Faith, love, and the importance of justice

- Bishop Anne Dyer

We human beings are enormously resilient. Through our lives each one of us at some time faces a significan­t challenge and, generally speaking, we survive.

The challenges that come to us can involve changes to the circumstan­ces of our lives, such as the loss of a job or a home. They can involve our health, either after an accident or because of illness. They can involve significan­t changes in our relationsh­ips, separation or divorce from a partner, or loss of a loved one through bereavemen­t.

It is a constant inspiratio­n to me to hear stories where people endure difficult circumstan­ces that in some cases lead to greater service of family or society in general.

On the other hand, human beings are also frail. Our minds and bodies can be easily damaged forever by an event in life. The social structures in which we live and thrive can be disrupted. Economic challenges can be so severe that they cannot be overcome.

Sometimes these events are obvious to others, sometimes they are not. We are learning, little by little, that the effect of repeated difficult events, or maybe one traumatic occurrence, can scar a person’s mental health well into the future, causing them to suffer from symptoms related to post-traumatic stress disorder or other psychiatri­c illnesses.

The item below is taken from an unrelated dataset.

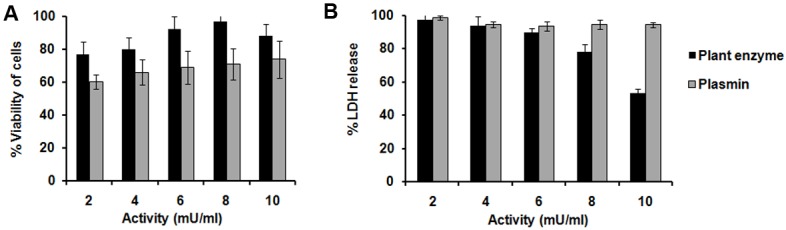
Reduction of co-aggregate induced cytotoxicity by the plant enzymes.
(A) MTT assay: viability of cells was plotted against the concentration of plant enzyme (black bar) and plasmin (gray bar). The viability of the untreated cells was considered as 100%. (B) LDH assay. The % of LDH released from cells was plotted against the concentration of plant enzyme (black bar) and plasmin (gray bar). LDH released from the co-aggregate treated cells was considered as 100%. The values of the untreated cells were subtracted from the test samples. The bars represent mean ± S.D. of five independent experiments in each set. Probability values of p < 0.05 were considered to represent significant differences. The probability values (p > 0.05) of viability and % LDH release from cells treated with co-aggregate were compared with cells treated with co-aggregates preincubated with plasmin. Insignificant difference between these two groups was observed.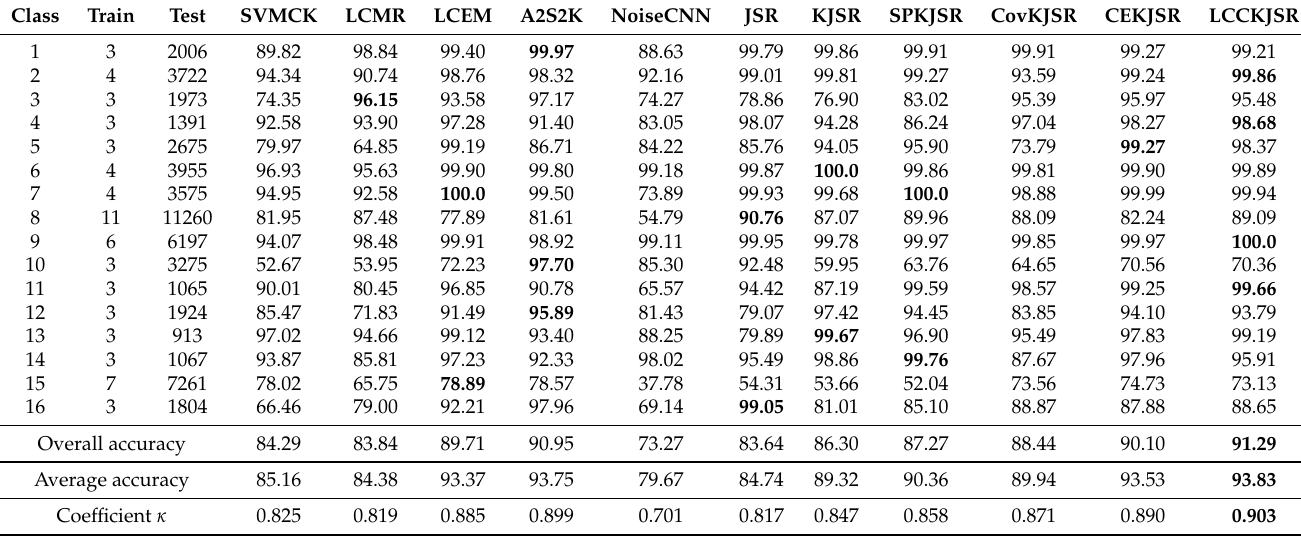
Figure 7. Classification maps on SA. Classification maps on IP: ( a ) Groundtruth, ( b ) SVMCK, ( c ) LCMR, ( d ) LCEM, ( e ) A2S2K, ( f ) NoiseCNN, ( g ) JSR, ( h ) KJSR, ( i ) SPKJSR, ( j ) CovKJSR, ( k ) CEKJSR, ( l ) LMFKJSR. Table 3. Classification results for the Salinas data set with 0.1% labeled training samples (66 train- ing samples). The bold values indicate the highest accuracy among all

The outcome of this should be that we realise that we cannot judge what another person needs in order to “get over” something. Some people recover quickly, some never recover at all. Telling others to “move on”, or “look on the bright side”, or “forgive and forget” can be a significan­t and hurtful disservice to another person.

Rather than making things better, things are made considerab­ly worse. The person is left dealing with the initial events and challenges, whatever these were, compounded by a sense that they have not been heard or understood.

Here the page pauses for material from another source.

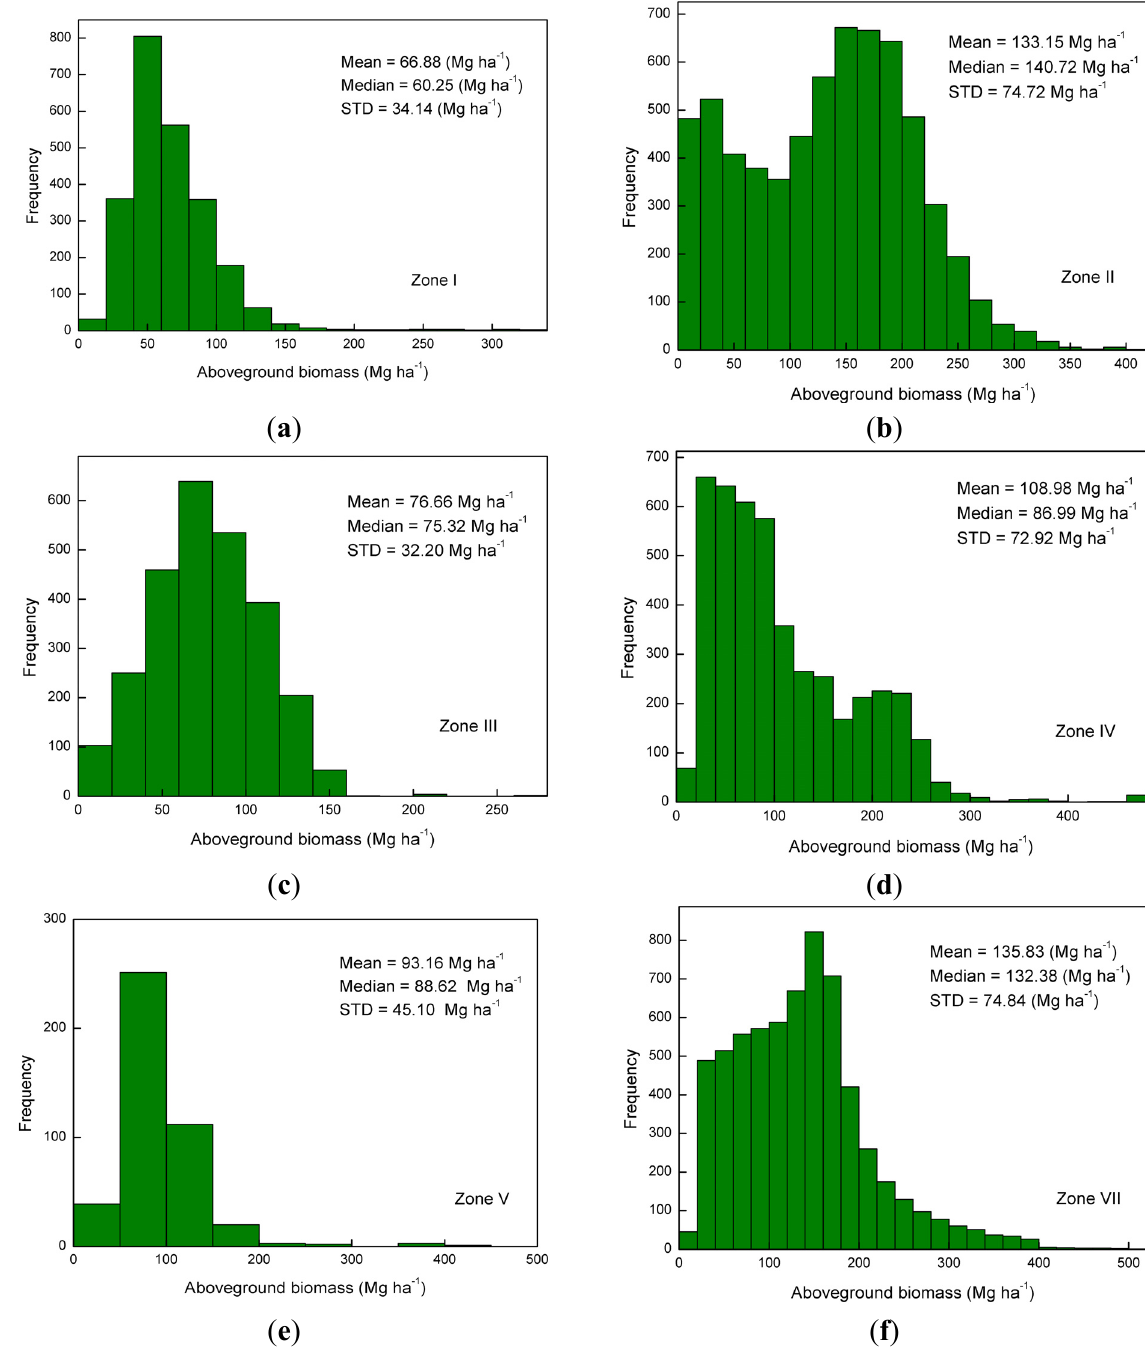
Figure 2. Distribution of forest aboveground biomass of field inventory data (listed in Table 1) in six forest zones: ( a ) cold temperate zone, ( b ) temperate zone, ( c ) warm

All of this is made much worse if recovery, whatever that might mean, involves an injustice being acknowledg­ed and addressed with an appropriat­e outcome. Stories of families, as it is usually families, looking for justice and redress are common. They follow unlawful killings and negligent accidents, for example. There can be no healing or recovery without justice.

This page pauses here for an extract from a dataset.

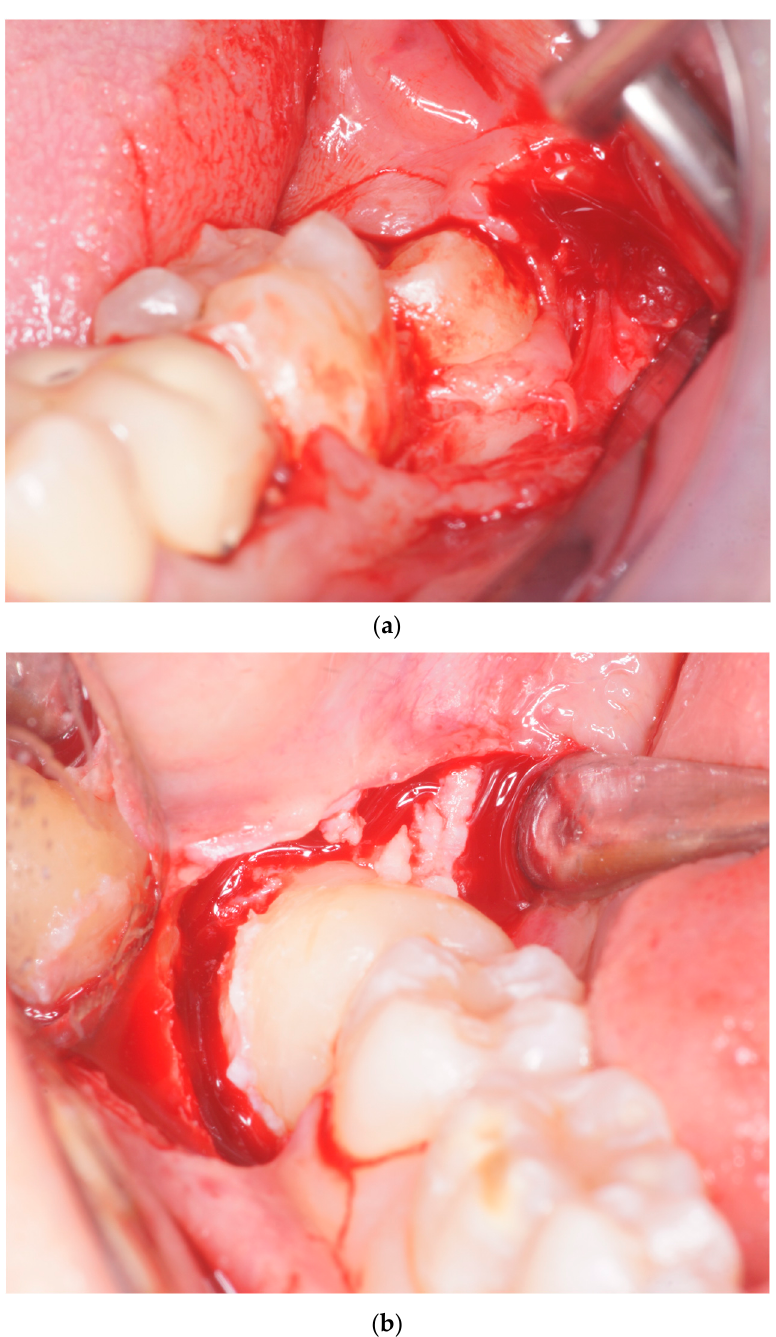
Figure 1. ( a ) Surgical area exposed with envelope flap: crestal incision extended in the retromolar pad continuing intrasulcular to the vestibular aspect of M2. ( b ) Surgical area exposed with triangular flap: distal crestal incision in the retromolar pad with a mesial relieving vertical incision starting from the transition line between the distal third and the central third of the gingival margin of the M2.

There are three big stories in the news right now that relate to matters of justice and healing: the failed prosecutio­ns related to deaths in the Troubles in Northern Ireland; the delayed investigat­ion into the management of the pandemic, in the UK and in Scotland; and the withdrawal of troops from Afghanista­n. Each of these big stories reveal unfinished business in different ways.

Government­s might want to move on, or not to address the remaining issues right now, but some of those most affected, particular­ly through the loss of loved ones, cannot just get over what they have experience­d.

As a bishop in the church I commonly meet the expectatio­n that people should simply forgive and move on in life. Surely Jesus said we should forgive or turn the other cheek. This view is particular­ly difficult for Christian people who have endured something traumatic. It can be possible to forgive, but so much more is required to make something well again.

These challenges have been present in the churches since the very earliest times. Sometimes Christians did things to other Christians that significan­tly damaged their lives. The question was asked back then: “Should people say sorry and everyone get over it and move on, or was something more required?”

The answer was something more. First of all, there needed to be a proper exploratio­n of what had taken place, so that the consequenc­es and hurts could be properly acknowledg­ed. Then there followed a period where the person causing the upset showing penitence – real sorrow for what had taken place.

All of this was and is very important. Faith is about love, but it is also about justice. Both things are considered to be attributes of God. The aim in communitie­s is reconcilia­tion and wholeness, but this does not come quickly or cheaply.

Forgivenes­s and reconcilia­tion are not just the responsibi­lity of individual­s, but of government­s and institutio­ns. No society can move on unless proper attention is given to these things.

Our minds and bodies can be easily damaged forever

The Rt Rev Anne Dyer is Episcopali­an Bishop of Aberdeen and Orkney and Scotland’s first female bishop.